Extracted data entries >>
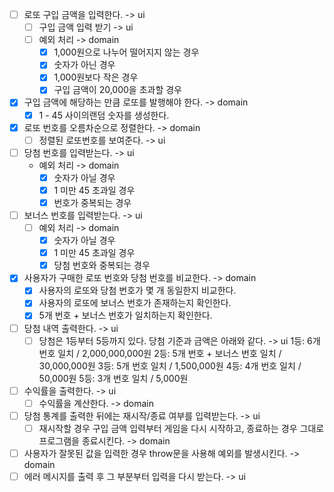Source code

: - [ ] 로또 구입 금액을 입력한다. -> ui
  - [ ] 구입 금액 입력 받기 -> ui
  - [ ] 예외 처리 -> domain
    - [x] 1,000원으로 나누어 떨어지지 않는 경우
    - [x] 숫자가 아닌 경우
    - [x] 1,000원보다 작은 경우
    - [x] 구입 금액이 20,000을 초과할 경우
- [x] 구입 금액에 해당하는 만큼 로또를 발행해야 한다. -> domain
  - [x] 1 - 45 사이의랜덤 숫자를 생성한다.
- [x] 로또 번호를 오름차순으로 정렬한다. -> domain
  - [ ] 정렬된 로또번호를 보여준다. -> ui
- [ ] 당첨 번호를 입력받는다. -> ui
  - 예외 처리 -> domain
    - [x] 숫자가 아닐 경우
    - [x] 1 미만 45 초과일 경우
    - [x] 번호가 중복되는 경우
- [ ] 보너스 번호를 입력받는다. -> ui
  - [ ] 예외 처리 -> domain
    - [x] 숫자가 아닐 경우
    - [x] 1 미만 45 초과일 경우
    - [x] 당첨 번호와 중복되는 경우
- [x] 사용자가 구매한 로또 번호와 당첨 번호를 비교한다. -> domain
  - [x] 사용자의 로또와 당첨 번호가 몇 개 동일한지 비교한다.
  - [x] 사용자의 로또에 보너스 번호가 존재하는지 확인한다.
  - [x] 5개 번호 + 보너스 번호가 일치하는지 확인한다.
- [ ] 당첨 내역 출력한다. -> ui
  - [ ] 당첨은 1등부터 5등까지 있다. 당첨 기준과 금액은 아래와 같다. -> ui
        1등: 6개 번호 일치 / 2,000,000,000원
        2등: 5개 번호 + 보너스 번호 일치 / 30,000,000원
        3등: 5개 번호 일치 / 1,500,000원
        4등: 4개 번호 일치 / 50,000원
        5등: 3개 번호 일치 / 5,000원
- [ ] 수익률을 출력한다. -> ui
  - [ ] 수익률을 계산한다. -> domain
- [ ] 당첨 통계를 출력한 뒤에는 재시작/종료 여부를 입력받는다. -> ui
  - [ ] 재시작할 경우 구입 금액 입력부터 게임을 다시 시작하고, 종료하는 경우 그대로 프로그램을 종료시킨다. -> domain
- [ ] 사용자가 잘못된 값을 입력한 경우 throw문을 사용해 예외를 발생시킨다. -> domain
- [ ] 에러 메시지를 출력 후 그 부분부터 입력을 다시 받는다. -> ui

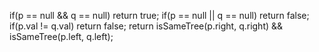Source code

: if(p == null && q == null) return true;
if(p == null || q == null) return false;
if(p.val != q.val) return false;
return isSameTree(p.right, q.right) && isSameTree(p.left, q.left);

Request >> Beginning with the line where "- [x] 사용자가 구매한 로또 번호와 당첨 번호를 비교한다. -> domain" appears, restate word for word every line down to the last one in the data, but keep the pictures out.

Expected answer >>
- [x] 사용자가 구매한 로또 번호와 당첨 번호를 비교한다. -> domain
  - [x] 사용자의 로또와 당첨 번호가 몇 개 동일한지 비교한다.
  - [x] 사용자의 로또에 보너스 번호가 존재하는지 확인한다.
  - [x] 5개 번호 + 보너스 번호가 일치하는지 확인한다.
- [ ] 당첨 내역 출력한다. -> ui
  - [ ] 당첨은 1등부터 5등까지 있다. 당첨 기준과 금액은 아래와 같다. -> ui
        1등: 6개 번호 일치 / 2,000,000,000원
        2등: 5개 번호 + 보너스 번호 일치 / 30,000,000원
        3등: 5개 번호 일치 / 1,500,000원
        4등: 4개 번호 일치 / 50,000원
        5등: 3개 번호 일치 / 5,000원
- [ ] 수익률을 출력한다. -> ui
  - [ ] 수익률을 계산한다. -> domain
- [ ] 당첨 통계를 출력한 뒤에는 재시작/종료 여부를 입력받는다. -> ui
  - [ ] 재시작할 경우 구입 금액 입력부터 게임을 다시 시작하고, 종료하는 경우 그대로 프로그램을 종료시킨다. -> domain
- [ ] 사용자가 잘못된 값을 입력한 경우 throw문을 사용해 예외를 발생시킨다. -> domain
- [ ] 에러 메시지를 출력 후 그 부분부터 입력을 다시 받는다. -> ui

Source code

: if(p == null && q == null) return true;
if(p == null || q == null) return false;
if(p.val != q.val) return false;
return isSameTree(p.right, q.right) && isSameTree(p.left, q.left);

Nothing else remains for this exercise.